As its name suggests, fish sauce is derived from fermented fish. When eating Asian food, particularly Thai and Vietnamese food, look out for fish sauce. An otherwise vegetarian-safe dish may contain fish sauce.

When you choose a dish that appears to be vegetarian, it would not hurt to ask your server if it contains fish sauce. Even if it is listed as a vegetarian dish, there is a chance it may contain fish sauce.


If a food or product is not vegetarian friendly, do a little research and you are likely to find at least one suitable alternative.

Stearic Acid

Stearic acid, a saturated fatty acid, may be derived from either an animal or synthetic source. It is used as a binder and/or softener in various products, such as:

  • Chewing gum
  • Candy
  • Vanilla flavoring
  • Butter flavoring
  • Shampoo
  • Shaving creams
  • Dietary supplements

Unfortunately, products do not generally indicate the source of stearic acid. To find out whether the source is synthetic or animal-based, a call or email to the manufacturer is typically necessary.


L-cysteine, an amino acid also known as cysteine and cystine, is commonly derived from duck feathers as well as human hair. L-cysteine can also be derived from the hooves of pigs. L-cysteine can be found in products such as:

  • Breads
  • Rolls
  • Pies
  • Donuts
  • Pizza crust

Similar to other ingredients, a little work is necessary to determine the source of L-cysteine. Product labels are unlikely to indicate the source. Keep in mind that L-cysteine is also commonly found in food at restaurants.

Sodium Stearoyl Lactylate

Not unlike many ingredients mentioned, sodium stearoyl lactylate may or may not be derived from an animal source. When it is animal-derived, it could come from either hogs or cows. Milk is another source of sodium stearoyl lactylate, as are vegetable minerals.

Sodium stearoyl lactylate is used as an emulsifier, dough conditioner, sweetener, and preservative. Products that may contain sodium stearoyl lactylate include:

  • Salad dressings
  • Pudding
  • Crackers
  • Breads
  • Cookies
  • Soups

Tricalcium Phosphate

Tricalcium phosphate, a calcium salt, may or may not be vegetarian friendly, depending on its source. Vegetarian friendly sources of tricalcium phosphate inclue inorganic sources, such as mineral rock. On the other hand, tricalcium phosphate is sometimes derived from bone.

SET OF TASKS:
1 - Answer these from the text on animal-derived ingredients:
(a) What two kinds of source can stearic acid come from?
(b) Which three things is L-cysteine said to be derived from?
(c) What four uses does the text give for sodium stearoyl lactylate?
2 - Pick up the text on animal-derived ingredients after its last sentence and carry it forward.

SOURCE INFORMATION:

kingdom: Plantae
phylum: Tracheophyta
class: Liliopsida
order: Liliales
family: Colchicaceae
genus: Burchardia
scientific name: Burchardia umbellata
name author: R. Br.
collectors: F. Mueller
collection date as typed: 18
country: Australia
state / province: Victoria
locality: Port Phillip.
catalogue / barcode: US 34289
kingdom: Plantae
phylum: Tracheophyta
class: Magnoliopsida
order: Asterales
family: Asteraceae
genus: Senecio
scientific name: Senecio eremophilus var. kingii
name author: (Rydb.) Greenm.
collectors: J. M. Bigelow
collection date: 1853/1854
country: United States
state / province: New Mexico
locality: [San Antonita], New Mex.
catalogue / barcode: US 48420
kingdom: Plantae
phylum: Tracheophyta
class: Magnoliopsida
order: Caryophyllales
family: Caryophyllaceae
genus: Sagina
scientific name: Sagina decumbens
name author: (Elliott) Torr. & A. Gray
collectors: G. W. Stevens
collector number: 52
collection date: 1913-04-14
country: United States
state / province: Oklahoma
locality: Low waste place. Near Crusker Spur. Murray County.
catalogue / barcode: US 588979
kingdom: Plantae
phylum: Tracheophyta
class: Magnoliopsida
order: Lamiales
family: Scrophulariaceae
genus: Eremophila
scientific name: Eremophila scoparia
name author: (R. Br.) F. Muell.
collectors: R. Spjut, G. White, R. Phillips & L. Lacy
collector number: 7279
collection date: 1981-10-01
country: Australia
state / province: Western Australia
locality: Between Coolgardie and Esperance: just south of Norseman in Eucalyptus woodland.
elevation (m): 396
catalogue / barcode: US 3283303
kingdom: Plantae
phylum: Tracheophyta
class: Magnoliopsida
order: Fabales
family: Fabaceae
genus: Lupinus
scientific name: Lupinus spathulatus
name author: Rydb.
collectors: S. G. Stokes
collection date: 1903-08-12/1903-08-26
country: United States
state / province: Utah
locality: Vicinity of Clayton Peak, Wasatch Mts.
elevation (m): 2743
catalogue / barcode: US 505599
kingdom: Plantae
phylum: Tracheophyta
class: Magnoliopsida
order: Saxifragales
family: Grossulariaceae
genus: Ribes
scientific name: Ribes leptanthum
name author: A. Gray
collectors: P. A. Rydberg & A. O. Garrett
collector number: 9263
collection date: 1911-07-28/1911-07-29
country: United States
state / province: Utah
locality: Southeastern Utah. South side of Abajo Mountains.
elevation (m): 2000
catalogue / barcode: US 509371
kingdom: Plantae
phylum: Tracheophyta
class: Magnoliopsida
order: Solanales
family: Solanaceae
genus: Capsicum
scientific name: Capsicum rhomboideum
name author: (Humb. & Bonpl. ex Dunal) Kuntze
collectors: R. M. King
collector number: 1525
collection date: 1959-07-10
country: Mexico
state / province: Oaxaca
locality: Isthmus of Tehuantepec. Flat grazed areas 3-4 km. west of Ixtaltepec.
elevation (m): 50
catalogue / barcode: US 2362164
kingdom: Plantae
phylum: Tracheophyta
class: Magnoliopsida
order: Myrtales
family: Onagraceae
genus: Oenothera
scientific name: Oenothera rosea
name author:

TASK RESPONSES:
1 -
(a) An animal source or a synthetic source.
(b) Duck feathers, human hair, and the hooves of pigs.
(c) As an emulsifier, a dough conditioner, a sweetener, and a preservative.

2 -
Manufacturers add tricalcium phosphate to products to serve as an anti-caking material, to add calcium, to regulate acid, and to solidify.

You may find tricalcium phosphate in products such as:

  • Yogurt
  • Calcium supplements and antacids
  • Powdered spices
  • Baking mixes
  • Toothpaste

Natural Flavor

Unfortunately, manufacturers are not required to spell out what natural flavors they have put into their products. It is our responsibility, then, to understand what this term may mean.

Sometimes "natural flavor" refers to chemicals that were derived from plants. Other times, it may be derived from animals.

The Code of Federal Regulations published by the Food and Drug Administration has defined natural flavor as (bold added for emphasis):

The term natural flavor or natural flavoring means the essential oil, oleo resin, essence or extractive, protein hydrolysate, distillate, or any product of roasting, heating or enzymolysis, which contains the flavoring constituents derived from a spice, fruit or fruit juice, vegetable or vegetable juice, edible yeast, herb, bark, bud, root, leaf or similar plant material, meat, seafood, poultry, eggs, dairy products, or fermentation products thereof, whose significant function in food is flavoring rather than nutritional. Natural flavors, include the natural essence or extractives obtained from plants listed in subpart A of part 582 of this chapter, and the substances listed in 172.510 of this chapter.

Vegetarian Safe Products

There are several brands of foods and other products that make it easy for vegetarians and vegans to make smart choices. Annie's, for instance, makes products such as macaroni and cheese, dressing, and condiments. They indicate on products that they are vegan or vegetarian.

A company that sells products that are safe for vegetarians and vegans is Beauty Without Cruelty. As you may have guessed, not only do their products not contain animal by-products, but their products are not tested on animals either.